▶ [Document section]
------------------------------------------------

BD:    How long have you been coaching opera singers?

JR:    Oh, God, since always.  I always wanted to be a coach.  I started when I was fourteen.

BD:    How are the singers today compared with the singers you first started
— are they better, more prepared, less prepared?

JR:    They’re more prepared, especially in England and in America.  They are the best singers in the world now because they have understood before the others that to be a good singer you must be a good musician, and you must know a lot of things about many subjects.  Just to know that you have two vocal cords is not enough now to be a good singer.  You must be an actor, you must know how to say a text, you must know how to move on stage, and if you have any idea about the orchestration or the way it has been built by the composer it helps, too.

BD:    So you find that the singers are more knowledgeable today?

JR:    More knowledgeable, and they know what training means.  When I started coaching years ago, they didn’t know that.  They just frizzled.  They had no idea about the style, which is still nowadays the weakness of many singers.

BD:    Is their knowledge of style because they’ve listened to so many recordings?

JR:    Yes, for a good part.  So many times I found myself in front of a singer doing things which obviously were not genuine.  I know they’ve been listening to the Callas recording.  You can tell, you can just hear it!  They haven’t been reading their score properly!

BD:    They’re learning it by rote from the ear rather than from the score?

JR:    Exactly.  Their memory and their ears work more than their eyes.

BD:    So then do they have to unlearn some of the things they have memorized?

JR:    As you know, that is much more difficult than anything else.  They forget the grace notes, and they add coronas because they have heard singers doing so.  Many of the bad traditions come from the singers that they have heard doing that, so they do it automatically.  It doesn’t mean anything.  It hasn’t been written by the composer, and it has been done from years and years ago since the first time by a singer.  For instance, many of the coronas on the high notes come from a singer who sang the part the first time and needed time to go up with the voice to reach the top note.  So it has become a habit, which instead of being called a
bad habit is called the tradition.  It’s more romantic and it sounds better to use that title, but it’s not better.

BD:    Are there any good traditions?

JR:    I think good tradition is the knowledge, just the knowledge; knowing also that you are always the son of somebody.  You have to learn from the great singers and the great conductors, but you have to learn from your score.  Everything is in the score.

BD:    Who did the great singers learn from
the great composers?

JR:    From the great composers, and the composers are always right.  The thing which is very interesting in the life of a coach is to find out that with respect to the text, through different kinds of singers you get different interpretations.  This is just because you deal with different personalities, different sensitivities, and different natures.  It’s always the same score, but always with the same respect for the text it comes out differently.

------------------------------------------------

▶ [Job] Copy out, word for word, the part of the interview on coaching opera singers that opens with the words "JR:    Yes, for" and closes with "their score properly!".

------------------------------------------------

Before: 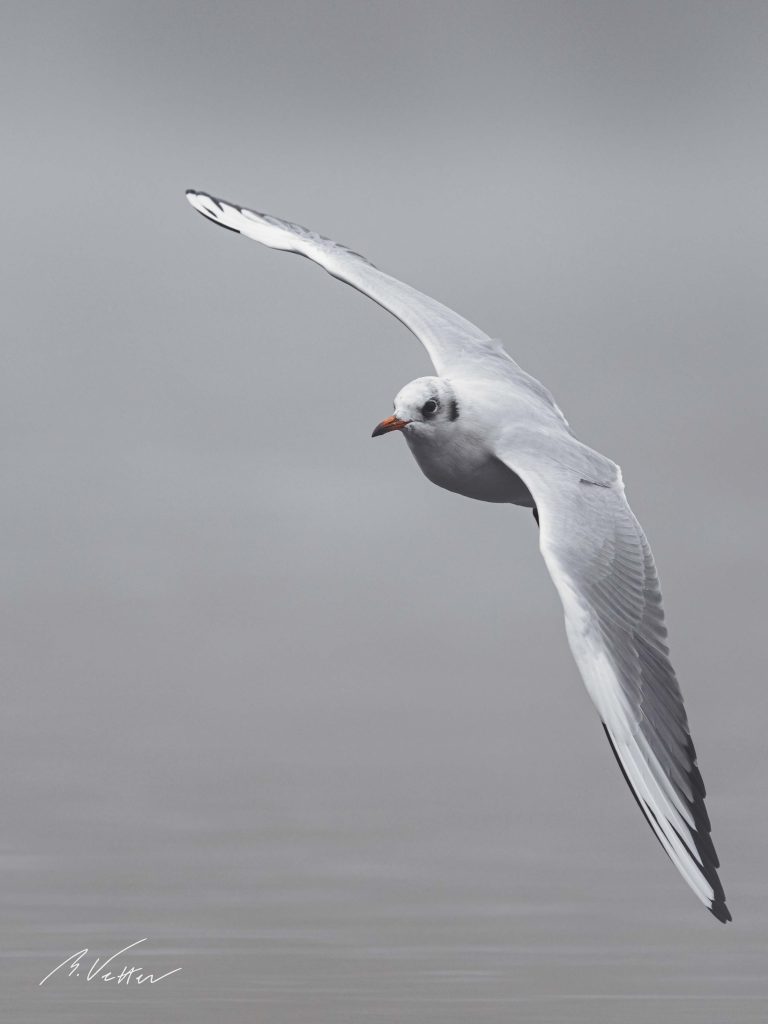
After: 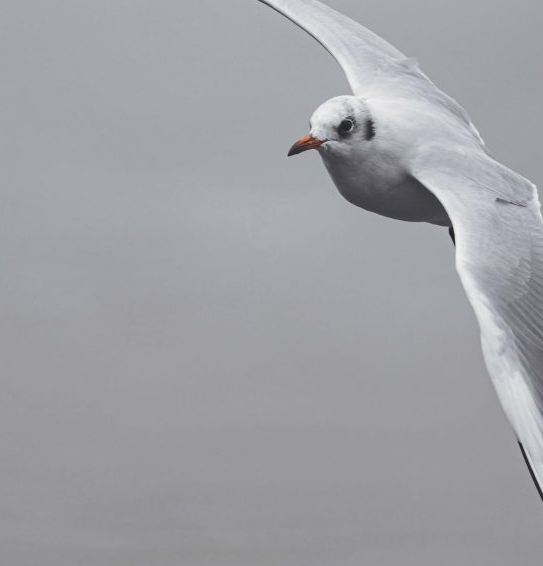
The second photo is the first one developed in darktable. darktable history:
shadows and highlights: shadows 20.09, highlights -19.95, soften with gaussian
crop: left 10.971%, top 27.476%, right 18.285%, bottom 17.199%
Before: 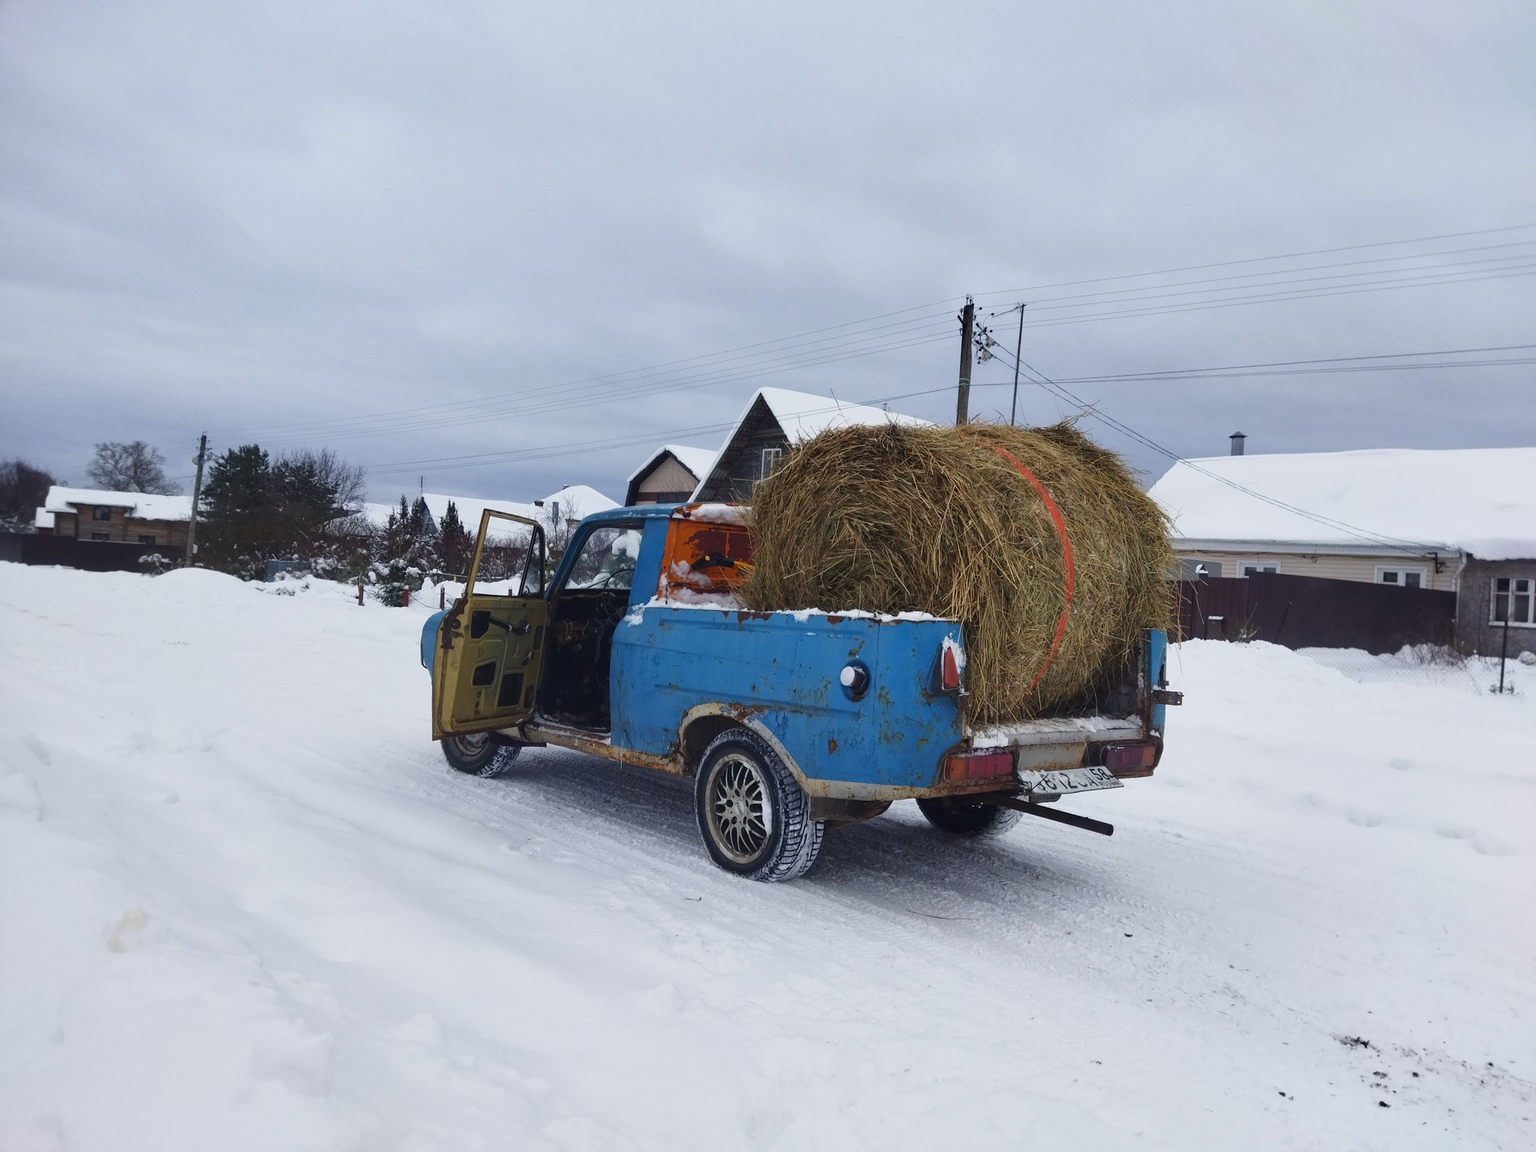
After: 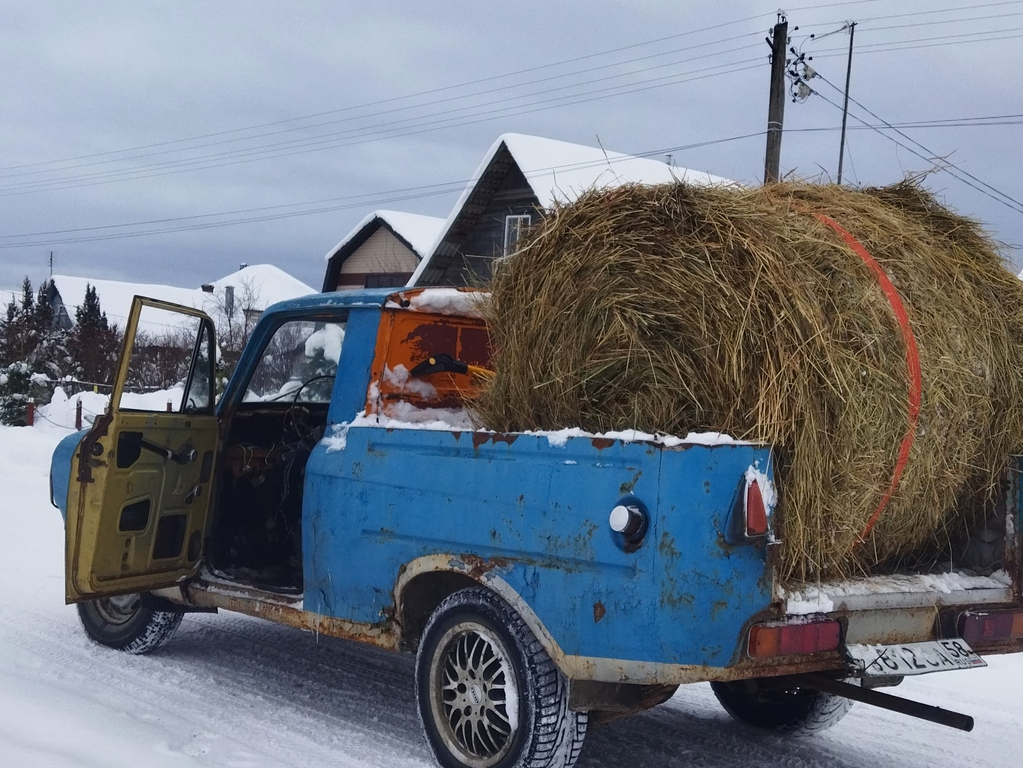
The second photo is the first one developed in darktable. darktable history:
color balance rgb: global vibrance 10%
contrast brightness saturation: contrast 0.07
crop: left 25%, top 25%, right 25%, bottom 25%
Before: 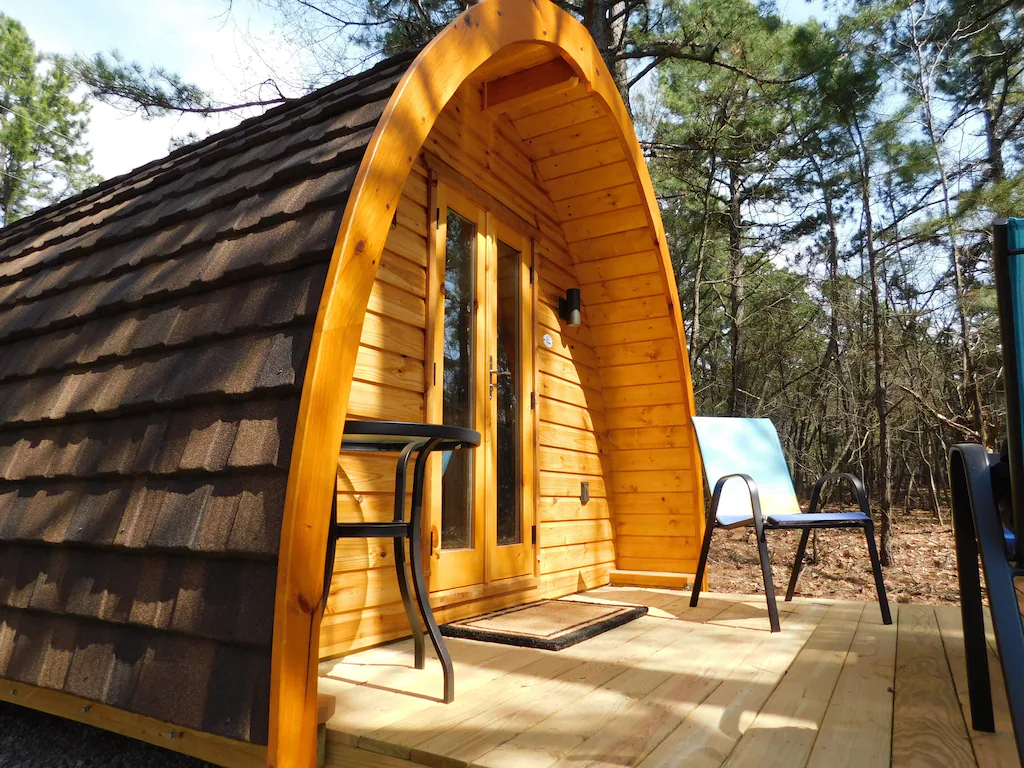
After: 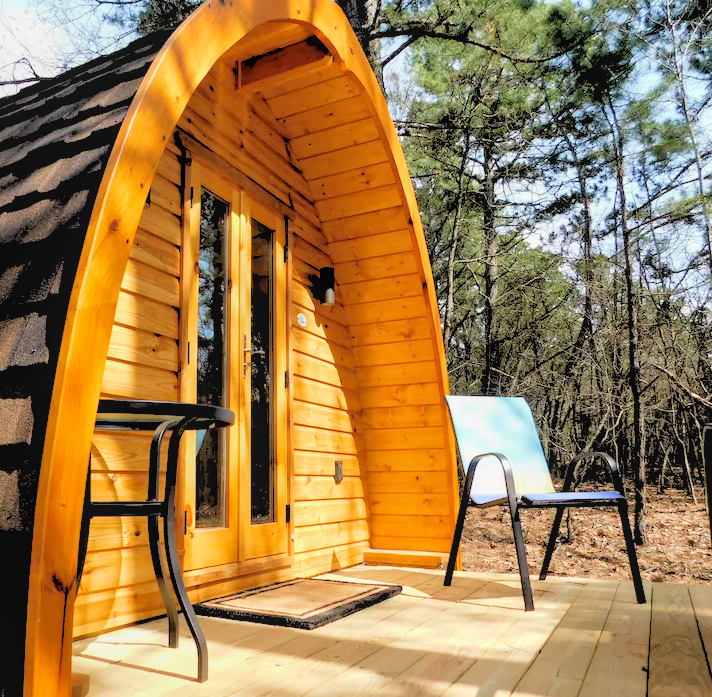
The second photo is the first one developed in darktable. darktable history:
rgb levels: levels [[0.027, 0.429, 0.996], [0, 0.5, 1], [0, 0.5, 1]]
local contrast: detail 110%
crop and rotate: left 24.034%, top 2.838%, right 6.406%, bottom 6.299%
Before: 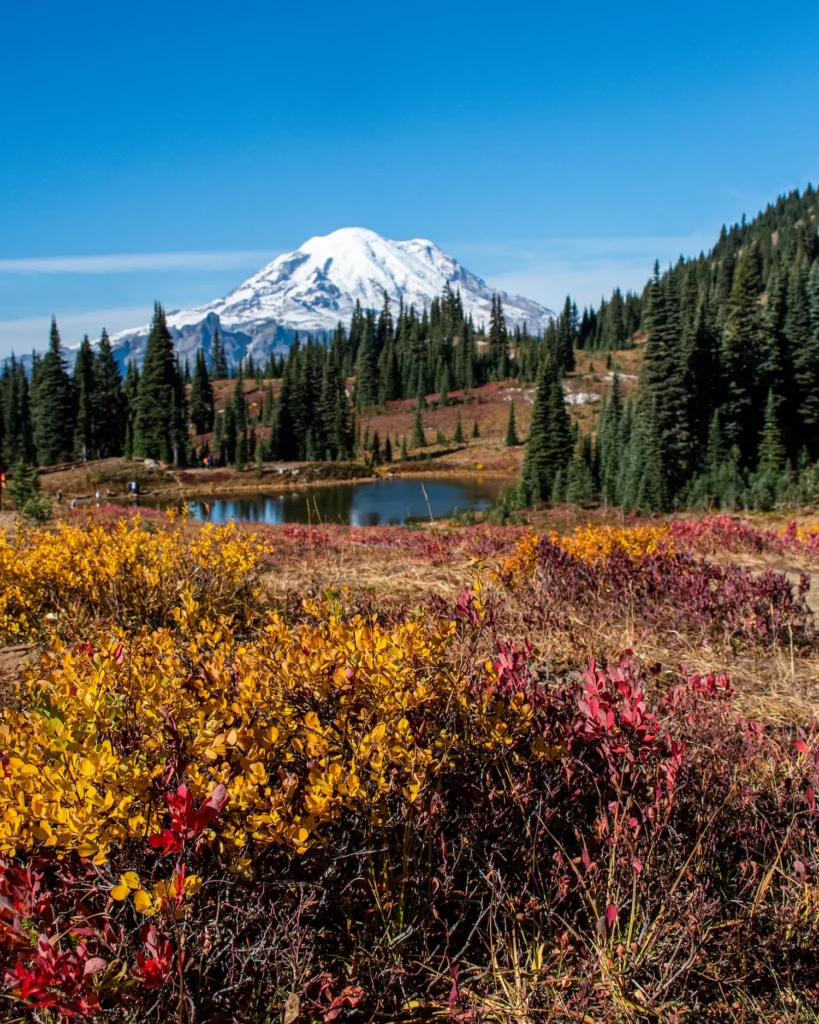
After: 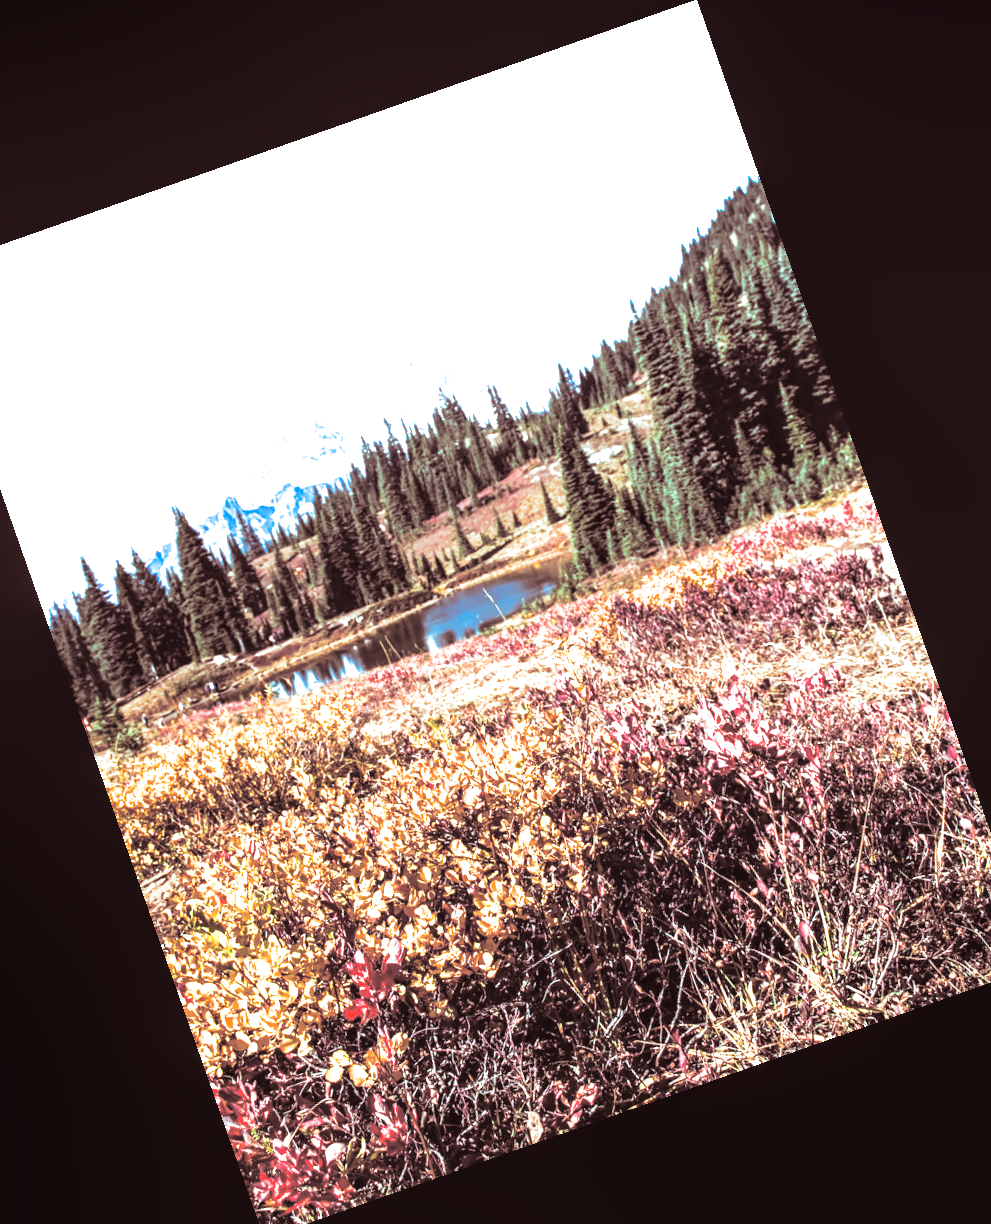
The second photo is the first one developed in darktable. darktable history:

------------------------------------------------

▶ [Correct output]
JR:    Yes, for a good part.  So many times I found myself in front of a singer doing things which obviously were not genuine.  I know they’ve been listening to the Callas recording.  You can tell, you can just hear it!  They haven’t been reading their score properly!